Having endured this storm, I can speak to how valuable it is when someone makes it less bad, even if it can’t be made good. Having the company I worked for buy an outplacement package made a difference for me. It’s not nothing, but its cost amounts to a sliver of my former salary, and if work isn’t just about a cold transaction of energy/intelligence/experience-for-cash, Shopify showed care after the point I was any of their responsibility.

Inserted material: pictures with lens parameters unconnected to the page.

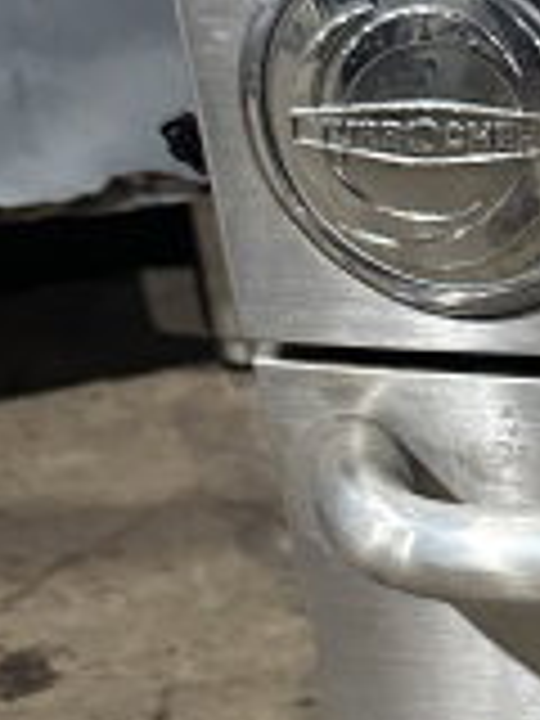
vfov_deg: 15.7
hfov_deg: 10.7
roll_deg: +2.1
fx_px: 2538
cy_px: 776
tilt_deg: -28.8
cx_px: 1210
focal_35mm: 122
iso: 400
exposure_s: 1/60
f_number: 1.78
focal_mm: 6.86
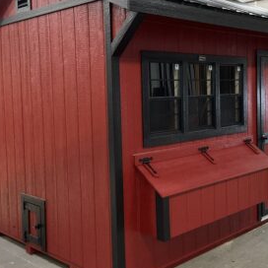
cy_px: 117
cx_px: 150
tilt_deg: -3.6
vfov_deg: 35.3
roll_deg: +2.1
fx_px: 420
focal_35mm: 48
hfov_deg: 35.3
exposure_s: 1/60
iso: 250
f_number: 1.8
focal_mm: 3
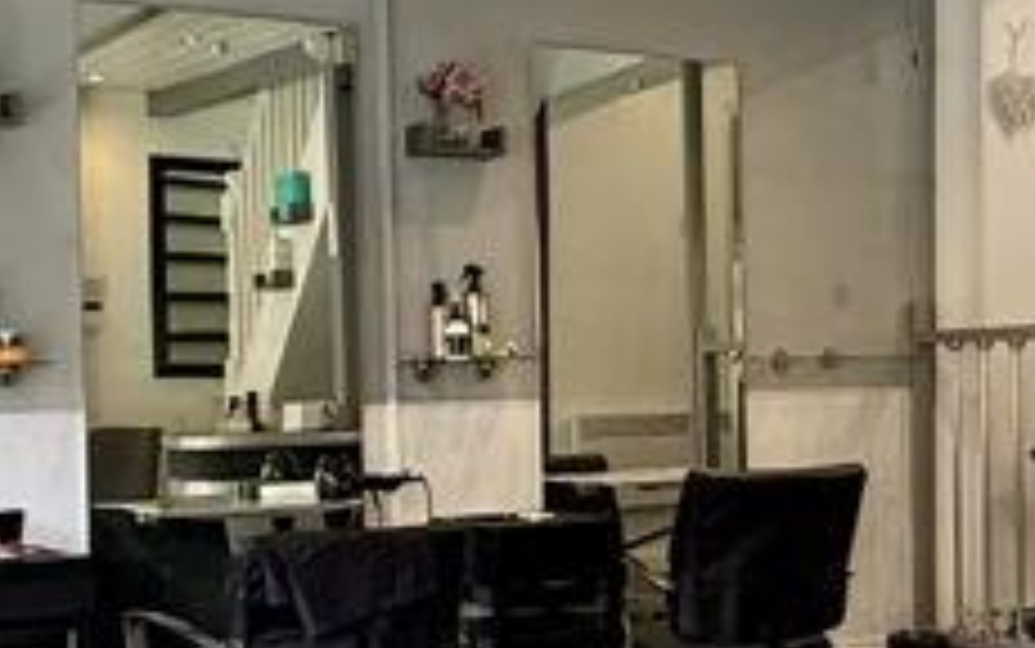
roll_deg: +1.2
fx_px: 1863
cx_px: 716
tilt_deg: +0.2
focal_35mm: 66
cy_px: 382
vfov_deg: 19.7
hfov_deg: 30.7
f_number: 2.2
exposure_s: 1/100
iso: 160
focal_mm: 2.22
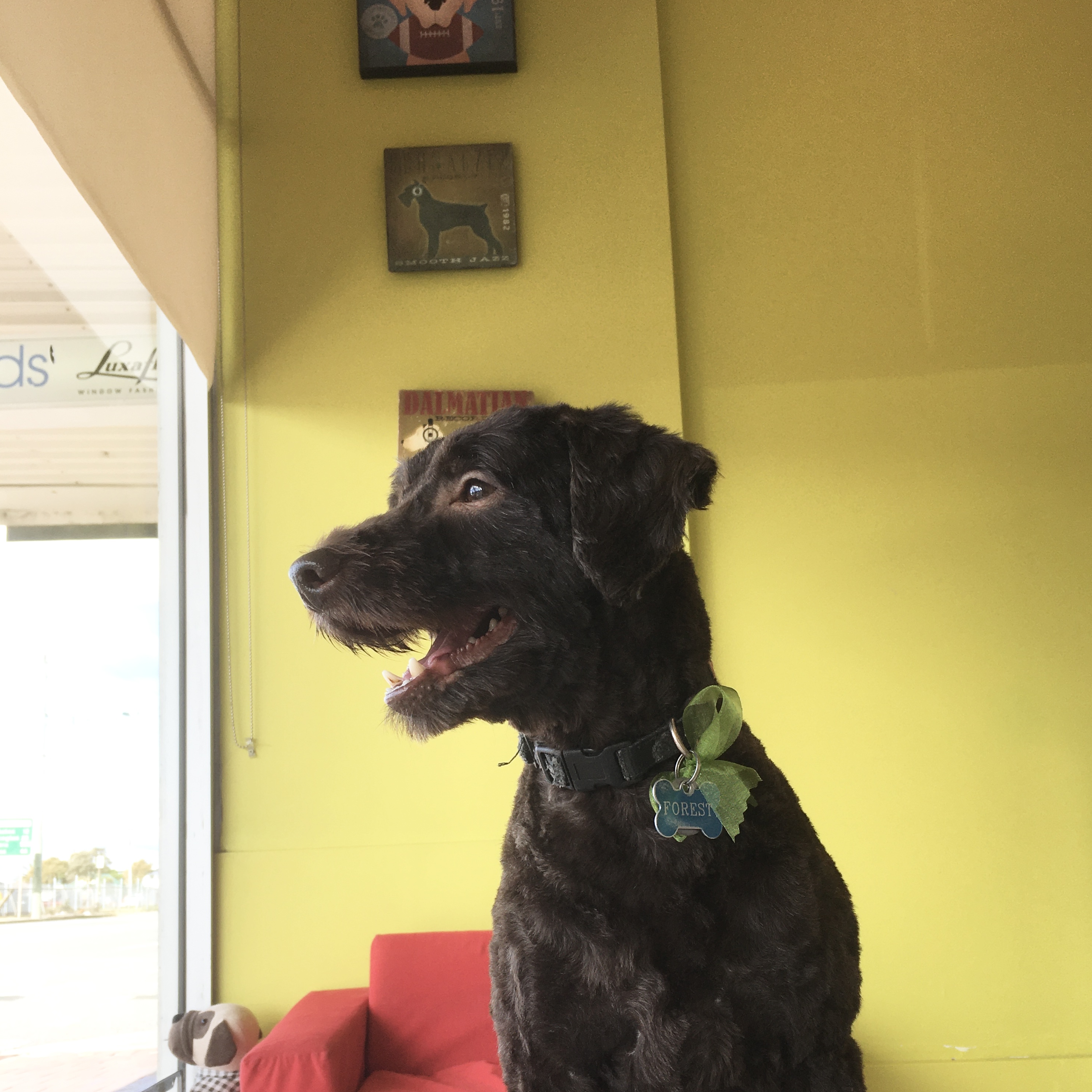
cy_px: 731
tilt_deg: +7.4
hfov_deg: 47.2
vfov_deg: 46.5
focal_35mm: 35
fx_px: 1249
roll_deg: +2.4
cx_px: 557
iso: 25
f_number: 2.2
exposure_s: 1/224
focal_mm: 4.15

In 2018, that company was making money hand over fist and every morning I’d show up to work in a former whiskey distillery in Waterloo, Canada with a hot breakfast waiting for me. Life was pretty great. But when the going’s good, flattery isn’t hard to come by; character emerges in the hard moments. Tales of generosity in times of famine. Kindness amidst injustice. Granted, one person being laid off by a tech company during a time when tech companies lay people off isn’t historically significant, but it was a hard moment, and the company’s character came through in an investment they made in a former employee’s transition.
Good for you writing on this subject.
Great article Jordan, very honest and vulnerable to share like this. It must have sucked at the time, but sounds like Shopify did good with their outplacement program. I hope things are going well for you.